UK manufacturing activity grew at its fastest for 15 years in March, according to the purchasing managers' index (PMI).
The PMI rose to 57.2 last month, from 56.5 in February making it the best monthly growth figure since October 1994.
The PMI is calculated from data on new orders, production, employment, and purchasing. An index reading above 50 indicates that activity is rising. Anything under 50 shows contraction.
Commenting on today’s PMI numbers, EEF Chief Economist, Lee Hopley, said: “Todays figures are further evidence of a more broad based recovery in manufacturing in the UK and across the globe. As well as an improving domestic market, they should dampen criticism that manufacturers are failing to take advantage of a competitive currency and a more sustained upturn in export markets.”
Graeme Allinson, Head of Manufacturing, Transport and Logistics at Barclays Corporate, says “there is a renewed momentum to manufacturing recovery evidenced by the large growth shown in today’s figures.
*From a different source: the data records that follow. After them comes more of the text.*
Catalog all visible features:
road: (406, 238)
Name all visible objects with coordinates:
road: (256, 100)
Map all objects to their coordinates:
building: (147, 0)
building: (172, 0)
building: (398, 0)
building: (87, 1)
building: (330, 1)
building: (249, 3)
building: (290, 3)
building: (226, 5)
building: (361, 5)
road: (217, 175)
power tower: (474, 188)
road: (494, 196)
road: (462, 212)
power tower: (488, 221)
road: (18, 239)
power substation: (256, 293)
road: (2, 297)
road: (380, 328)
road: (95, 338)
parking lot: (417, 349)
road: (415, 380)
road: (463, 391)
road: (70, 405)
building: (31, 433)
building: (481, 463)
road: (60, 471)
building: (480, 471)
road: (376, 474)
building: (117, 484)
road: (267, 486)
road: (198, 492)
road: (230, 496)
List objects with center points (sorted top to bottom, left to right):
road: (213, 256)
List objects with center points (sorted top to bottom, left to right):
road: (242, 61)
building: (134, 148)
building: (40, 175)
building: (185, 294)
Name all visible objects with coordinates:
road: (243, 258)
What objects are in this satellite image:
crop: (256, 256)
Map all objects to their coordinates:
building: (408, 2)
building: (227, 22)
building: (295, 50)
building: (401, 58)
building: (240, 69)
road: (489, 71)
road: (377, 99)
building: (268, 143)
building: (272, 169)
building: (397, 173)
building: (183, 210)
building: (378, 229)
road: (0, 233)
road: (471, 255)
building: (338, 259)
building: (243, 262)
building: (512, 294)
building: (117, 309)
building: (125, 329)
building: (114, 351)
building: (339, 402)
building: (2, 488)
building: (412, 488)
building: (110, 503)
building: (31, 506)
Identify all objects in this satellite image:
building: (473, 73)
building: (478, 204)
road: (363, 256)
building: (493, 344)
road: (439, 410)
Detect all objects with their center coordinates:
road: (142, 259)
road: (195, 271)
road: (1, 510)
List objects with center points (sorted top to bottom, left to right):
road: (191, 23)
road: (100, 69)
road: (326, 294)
This is an important confidence building affirmation that production levels are moving in the right direction following a few months of flatness in the sector, and these numbers are a far cry from the heavy declines of last year.
“Orders are steadily increasing as the effect of re-stocking becomes apparent. Exports too have shown signs of picking-up but rapid growth in this area is unlikely as 60 per cent of UK exports head to Europe where growth rate is muted. This leaves the performance of UK manufacturing inextricably linked to European demand.”
Export order growth fell from February’s high, but the survey found that sterling’s weakness was still benefiting UK exporters.
On Tuesday, the Office for National Statistics revised up its forecast of economic growth for the final quarter of 2009, saying that the economy grew by 0.4%.